* **ACTION ITEM**: According to the article below about John McDonogh High School, to what date was the hearing scheduled for Tuesday morning delayed?

* **PASSAGE**:
# # # #

The Recovery School District has agreed to extend a judge’s order barring the state-run school system from selecting a new operator for the shuttered John McDonogh High School.

A hearing scheduled for Tuesday morning was delayed until March 20, and both parties have agreed to extend a temporary restraining order until that date.

Susie Jackson, with the support of an alumni-led group called the John McDonogh steering committee, filed a lawsuit against the state Board of Elementary and Secondary Education. The lawsuit alleges the board violated the state’s open-meetings law when it voted in November to give the RSD control of selecting the school’s next operator because the item was not  on the agenda.

Civil District Court Judge Piper Griffin granted a temporary restraining order just days before the RSD was slated to announce McDonogh’s new operator last week. The order restricts the district from “naming, appointing or contracting with a charter management organization” for the high school prior to the open-meetings lawsuit being heard in court.

John Mac has been a point of contention for many months. The storied high school closed abruptly in 2014 after an RSD-selected charter group, Future is Now Schools, relinquished its charter amid a budget shortfall and the lowest state-issued school performance score in the city.*

The Orleans Parish School Board believes the school should revert to its control now that it’s empty, but the Recovery School District has insisted it maintains the oversight of building.

# # # #

* **DATA**:
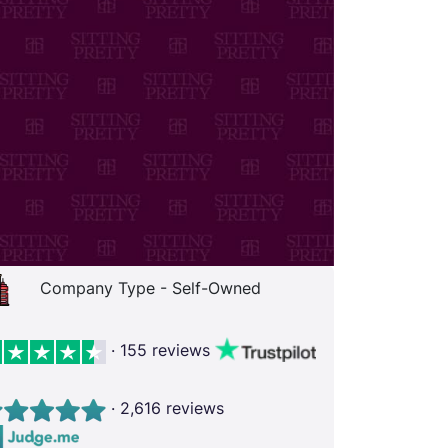
Company Type - Self-Owned
· 155 reviews
· 2,616 reviews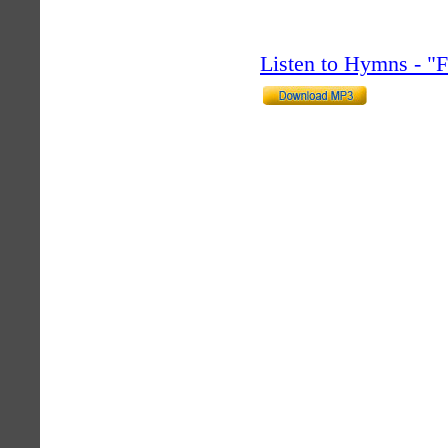
Listen to Hymns -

# # # #

* **ANSWER FOR THIS EXERCISE**: March 20